INFORMATION.
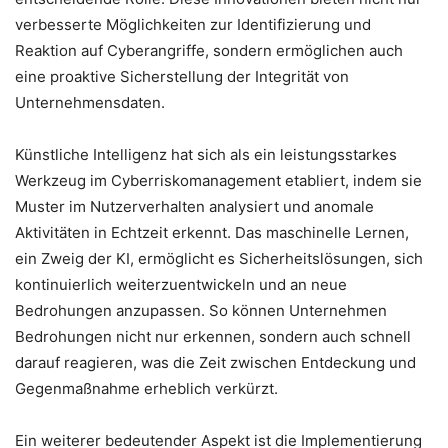
verbesserte Möglichkeiten zur Identifizierung und
Reaktion auf Cyberangriffe, sondern ermöglichen auch
eine proaktive Sicherstellung der Integrität von
Unternehmensdaten.
Künstliche Intelligenz hat sich als ein leistungsstarkes
Werkzeug im Cyberriskomanagement etabliert, indem sie
Muster im Nutzerverhalten analysiert und anomale
Aktivitäten in Echtzeit erkennt. Das maschinelle Lernen,
ein Zweig der KI, ermöglicht es Sicherheitslösungen, sich
kontinuierlich weiterzuentwickeln und an neue
Bedrohungen anzupassen. So können Unternehmen
Bedrohungen nicht nur erkennen, sondern auch schnell
darauf reagieren, was die Zeit zwischen Entdeckung und
Gegenmaßnahme erheblich verkürzt.
Ein weiterer bedeutender Aspekt ist die Implementierung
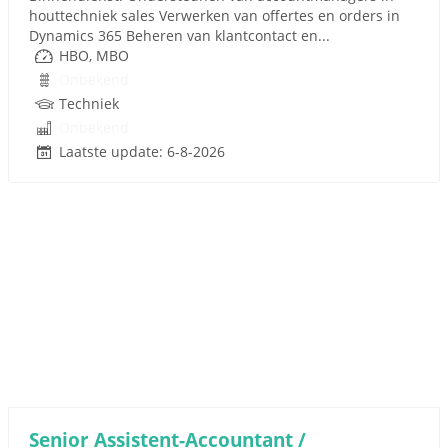
houttechniek sales Verwerken van offertes en orders in
Dynamics 365 Beheren van klantcontact en...
HBO, MBO
Onbekend
Techniek
Onbekend
Laatste update: 6-8-2026
Senior Assistent-Accountant /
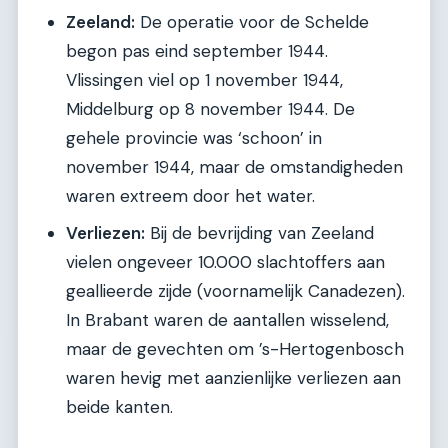
Zeeland:
De operatie voor de Schelde
begon pas eind september 1944.
Vlissingen viel op 1 november 1944,
Middelburg op 8 november 1944. De
gehele provincie was ‘schoon’ in
november 1944, maar de omstandigheden
waren extreem door het water.
Verliezen:
Bij de bevrijding van Zeeland
vielen ongeveer 10.000 slachtoffers aan
geallieerde zijde (voornamelijk Canadezen).
In Brabant waren de aantallen wisselend,
maar de gevechten om ’s-Hertogenbosch
waren hevig met aanzienlijke verliezen aan
beide kanten.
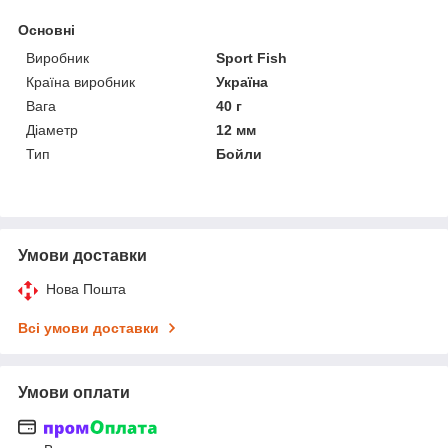
Основні
Виробник
Sport Fish
Країна виробник
Україна
Вага
40 г
Діаметр
12 мм
Тип
Бойли
Умови доставки
Нова Пошта
Всі умови доставки
Умови оплати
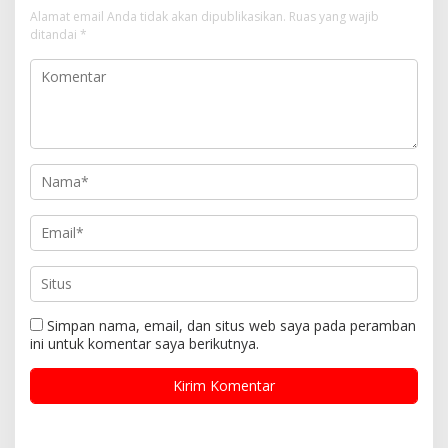
Alamat email Anda tidak akan dipublikasikan.
Ruas yang wajib
ditandai
*
Simpan nama, email, dan situs web saya pada peramban
ini untuk komentar saya berikutnya.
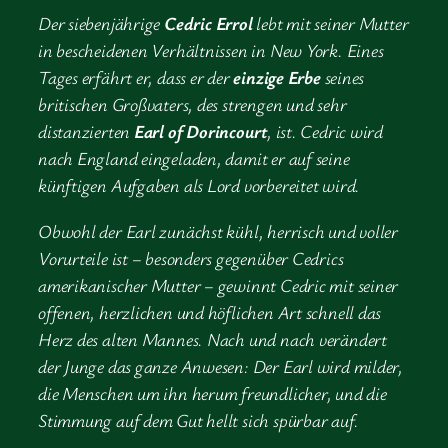
Der siebenjährige
Cedric Errol
lebt mit seiner Mutter
in bescheidenen Verhältnissen in New York. Eines
Tages erfährt er, dass er der
einzige Erbe
seines
britischen Großvaters, des strengen und sehr
distanzierten
Earl of Dorincourt
, ist. Cedric wird
nach England eingeladen, damit er auf seine
künftigen Aufgaben als Lord vorbereitet wird.
Obwohl der Earl zunächst kühl, herrisch und voller
Vorurteile ist – besonders gegenüber Cedrics
amerikanischer Mutter – gewinnt Cedric mit seiner
offenen, herzlichen und höflichen Art schnell das
Herz des alten Mannes. Nach und nach verändert
der Junge das ganze Anwesen: Der Earl wird milder,
die Menschen um ihn herum freundlicher, und die
Stimmung auf dem Gut hellt sich spürbar auf.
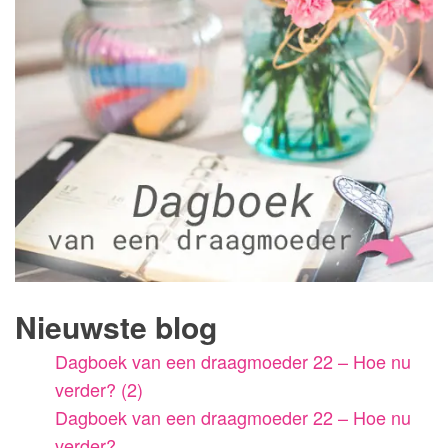
Nieuwste blog
Dagboek van een draagmoeder 22 – Hoe nu
verder? (2)
Dagboek van een draagmoeder 22 – Hoe nu
verder?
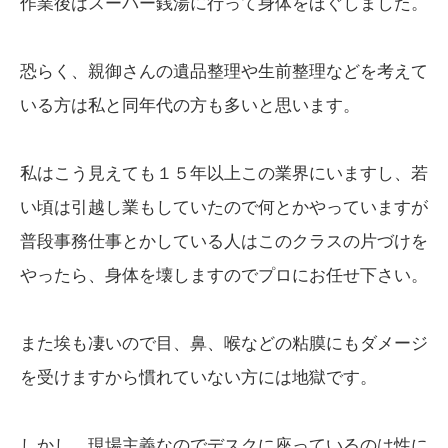
作業後はスーパー銭湯に行って身体をほぐしました。
恐らく、親御さんの遺品整理や生前整理などを考えて
いる方は私と同年代の方も多いと思います。
私はこう見えても１５年以上この業界にいますし、若
い頃は引越し業もしていたので何とかやっていますが
普段事務仕事とかしている人はこのクラスの片づけを
やったら、身体を壊しますのでプロにお任せ下さい。
また埃も凄いので目、鼻、喉などの粘膜にもダメージ
を受けますから慣れていない方には地獄です。
しかし、現場主義なのでデスクに座っているのは性に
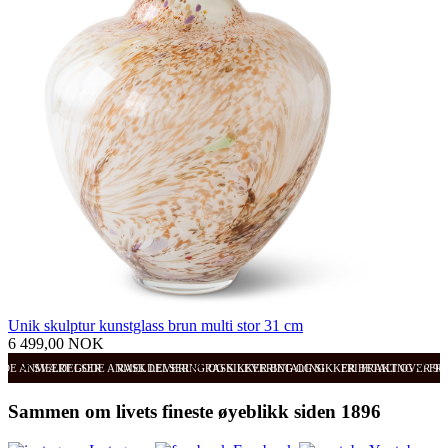
Unik skulptur kunstglass brun multi stor 31 cm
6 499,00 NOK
ODE ANMELDELSER
SVÆRT GODE ANMELDELSER
RASK LEVERING OG SIKKER BETALING
RASK LEVERING OG SIKKER BETALING
FRI FRAKT OVER 99
FRI
Sammen om livets fineste øyeblikk siden 1896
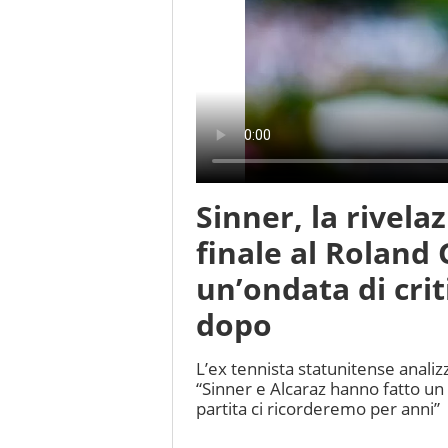
Sinner, la rivela
finale al Roland 
un’ondata di crit
dopo
L’ex tennista statunitense analizz
“Sinner e Alcaraz hanno fatto un 
partita ci ricorderemo per anni”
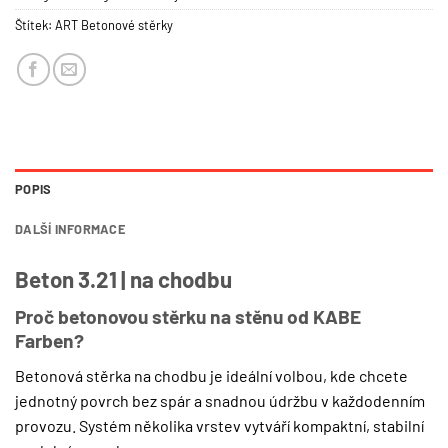
Štítek:
ART Betonové stěrky
POPIS
DALŠÍ INFORMACE
Beton 3.21 | na chodbu
Proč betonovou stěrku na stěnu od KABE
Farben?
Betonová stěrka na chodbu je ideální volbou, kde chcete
jednotný povrch bez spár a snadnou údržbu v každodenním
provozu. Systém několika vrstev vytváří kompaktní, stabilní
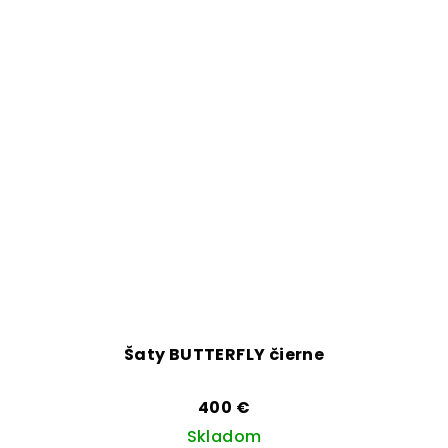
Šaty BUTTERFLY čierne
400 €
Skladom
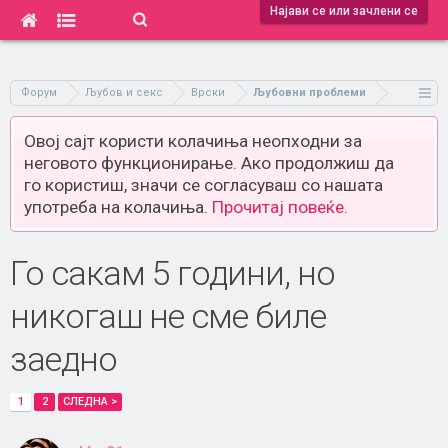
Најави се или зачлени се
Форум
Љубов и секс
Врски
Љубовни проблеми
Овој сајт користи колачиња неопходни за
неговото функционирање. Ако продолжиш да
го користиш, значи се согласуваш со нашата
употреба на колачиња.
Прочитај повеќе.
Го сакам 5 години, но
никогаш не сме биле
заедно
1
2
СЛЕДНА >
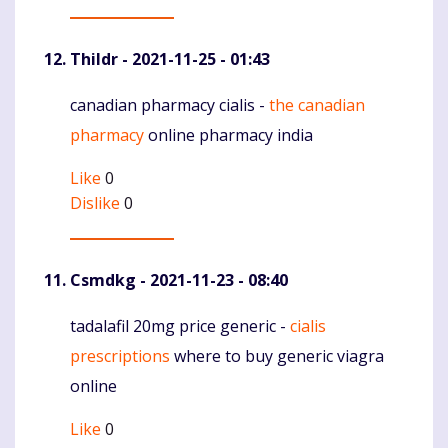
Thildr
- 2021-11-25 - 01:43
canadian pharmacy cialis -
the canadian
Komentaras
pharmacy
online pharmacy india
Like
0
Dislike
0
Csmdkg
- 2021-11-23 - 08:40
tadalafil 20mg price generic -
cialis
Komentaras
prescriptions
where to buy generic viagra
online
Like
0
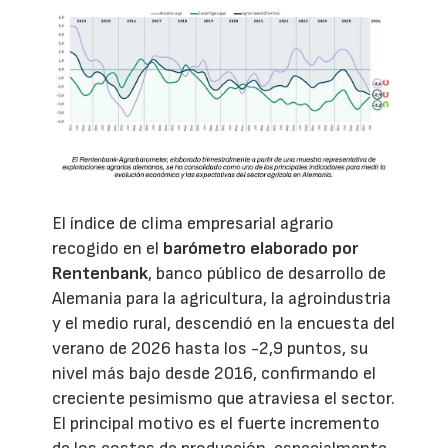
El índice de clima empresarial agrario
recogido en el
barómetro elaborado por
Rentenbank
, banco público de desarrollo de
Alemania para la agricultura, la agroindustria
y el medio rural, descendió en la encuesta del
verano de 2026 hasta los -2,9 puntos, su
nivel más bajo desde 2016, confirmando el
creciente pesimismo que atraviesa el sector.
El principal motivo es el fuerte incremento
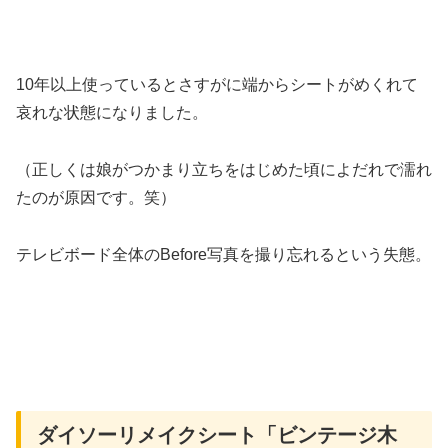
10年以上使っているとさすがに端からシートがめくれて
哀れな状態になりました。
（正しくは娘がつかまり立ちをはじめた頃によだれで濡れ
たのが原因です。笑）
テレビボード全体のBefore写真を撮り忘れるという失態。
ダイソーリメイクシート「ビンテージ木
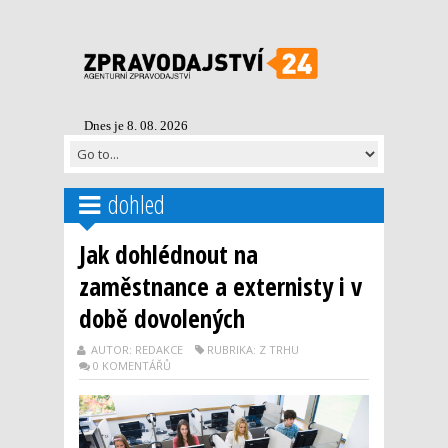
Dnes je 8. 08. 2026
dohled
Jak dohlédnout na
zaměstnance a externisty i v
době dovolených
AUTOR: REDAKCE
RUBRIKA: Z TRHU
0 KOMENTÁŘŮ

EXERCISE PROMPT. Could you write out all the records again, substituting "Flushing" for "Vlissingen" and keeping everything else unchanged? Leave out the pictures.

OUTPUT FOR THIS EXERCISE.
verbesserte Möglichkeiten zur Identifizierung und
Reaktion auf Cyberangriffe, sondern ermöglichen auch
eine proaktive Sicherstellung der Integrität von
Unternehmensdaten.
Künstliche Intelligenz hat sich als ein leistungsstarkes
Werkzeug im Cyberriskomanagement etabliert, indem sie
Muster im Nutzerverhalten analysiert und anomale
Aktivitäten in Echtzeit erkennt. Das maschinelle Lernen,
ein Zweig der KI, ermöglicht es Sicherheitslösungen, sich
kontinuierlich weiterzuentwickeln und an neue
Bedrohungen anzupassen. So können Unternehmen
Bedrohungen nicht nur erkennen, sondern auch schnell
darauf reagieren, was die Zeit zwischen Entdeckung und
Gegenmaßnahme erheblich verkürzt.
Ein weiterer bedeutender Aspekt ist die Implementierung
houttechniek sales Verwerken van offertes en orders in
Dynamics 365 Beheren van klantcontact en...
HBO, MBO
Onbekend
Techniek
Onbekend
Laatste update: 6-8-2026
Senior Assistent-Accountant /
Zeeland:
De operatie voor de Schelde
begon pas eind september 1944.
Flushing viel op 1 november 1944,
Middelburg op 8 november 1944. De
gehele provincie was ‘schoon’ in
november 1944, maar de omstandigheden
waren extreem door het water.
Verliezen:
Bij de bevrijding van Zeeland
vielen ongeveer 10.000 slachtoffers aan
geallieerde zijde (voornamelijk Canadezen).
In Brabant waren de aantallen wisselend,
maar de gevechten om ’s-Hertogenbosch
waren hevig met aanzienlijke verliezen aan
beide kanten.
Основні
Виробник
Sport Fish
Країна виробник
Україна
Вага
40 г
Діаметр
12 мм
Тип
Бойли
Умови доставки
Нова Пошта
Всі умови доставки
Умови оплати
Alamat email Anda tidak akan dipublikasikan.
Ruas yang wajib
ditandai
*
Simpan nama, email, dan situs web saya pada peramban
ini untuk komentar saya berikutnya.
Der siebenjährige
Cedric Errol
lebt mit seiner Mutter
in bescheidenen Verhältnissen in New York. Eines
Tages erfährt er, dass er der
einzige Erbe
seines
britischen Großvaters, des strengen und sehr
distanzierten
Earl of Dorincourt
, ist. Cedric wird
nach England eingeladen, damit er auf seine
künftigen Aufgaben als Lord vorbereitet wird.
Obwohl der Earl zunächst kühl, herrisch und voller
Vorurteile ist – besonders gegenüber Cedrics
amerikanischer Mutter – gewinnt Cedric mit seiner
offenen, herzlichen und höflichen Art schnell das
Herz des alten Mannes. Nach und nach verändert
der Junge das ganze Anwesen: Der Earl wird milder,
die Menschen um ihn herum freundlicher, und die
Stimmung auf dem Gut hellt sich spürbar auf.
Nieuwste blog
Dagboek van een draagmoeder 22 – Hoe nu
verder? (2)
Dagboek van een draagmoeder 22 – Hoe nu
verder?
作業後はスーパー銭湯に行って身体をほぐしました。
恐らく、親御さんの遺品整理や生前整理などを考えて
いる方は私と同年代の方も多いと思います。
私はこう見えても１５年以上この業界にいますし、若
い頃は引越し業もしていたので何とかやっていますが
普段事務仕事とかしている人はこのクラスの片づけを
やったら、身体を壊しますのでプロにお任せ下さい。
また埃も凄いので目、鼻、喉などの粘膜にもダメージ
を受けますから慣れていない方には地獄です。
しかし、現場主義なのでデスクに座っているのは性に
Unik skulptur kunstglass brun multi stor 31 cm
6 499,00 NOK
ODE ANMELDELSER
SVÆRT GODE ANMELDELSER
RASK LEVERING OG SIKKER BETALING
RASK LEVERING OG SIKKER BETALING
FRI FRAKT OVER 99
FRI
Sammen om livets fineste øyeblikk siden 1896
Sinner, la rivela
finale al Roland 
un’ondata di crit
dopo
L’ex tennista statunitense analizz
“Sinner e Alcaraz hanno fatto un 
partita ci ricorderemo per anni”
Štítek:
ART Betonové stěrky
POPIS
DALŠÍ INFORMACE
Beton 3.21 | na chodbu
Proč betonovou stěrku na stěnu od KABE
Farben?
Betonová stěrka na chodbu je ideální volbou, kde chcete
jednotný povrch bez spár a snadnou údržbu v každodenním
provozu. Systém několika vrstev vytváří kompaktní, stabilní
Šaty BUTTERFLY čierne
400 €
Skladom
Најави се или зачлени се
Форум
Љубов и секс
Врски
Љубовни проблеми
Овој сајт користи колачиња неопходни за
неговото функционирање. Ако продолжиш да
го користиш, значи се согласуваш со нашата
употреба на колачиња.
Прочитај повеќе.
Го сакам 5 години, но
никогаш не сме биле
заедно
1
2
СЛЕДНА >
Thildr
- 2021-11-25 - 01:43
canadian pharmacy cialis -
the canadian
Komentaras
pharmacy
online pharmacy india
Like
0
Dislike
0
Csmdkg
- 2021-11-23 - 08:40
tadalafil 20mg price generic -
cialis
Komentaras
prescriptions
where to buy generic viagra
online
Like
0
El índice de clima empresarial agrario
recogido en el
barómetro elaborado por
Rentenbank
, banco público de desarrollo de
Alemania para la agricultura, la agroindustria
y el medio rural, descendió en la encuesta del
verano de 2026 hasta los -2,9 puntos, su
nivel más bajo desde 2016, confirmando el
creciente pesimismo que atraviesa el sector.
El principal motivo es el fuerte incremento
10年以上使っているとさすがに端からシートがめくれて
哀れな状態になりました。
（正しくは娘がつかまり立ちをはじめた頃によだれで濡れ
たのが原因です。笑）
テレビボード全体のBefore写真を撮り忘れるという失態。
ダイソーリメイクシート「ビンテージ木
Dnes je 8. 08. 2026
dohled
Jak dohlédnout na
zaměstnance a externisty i v
době dovolených
AUTOR: REDAKCE
RUBRIKA: Z TRHU
0 KOMENTÁŘŮ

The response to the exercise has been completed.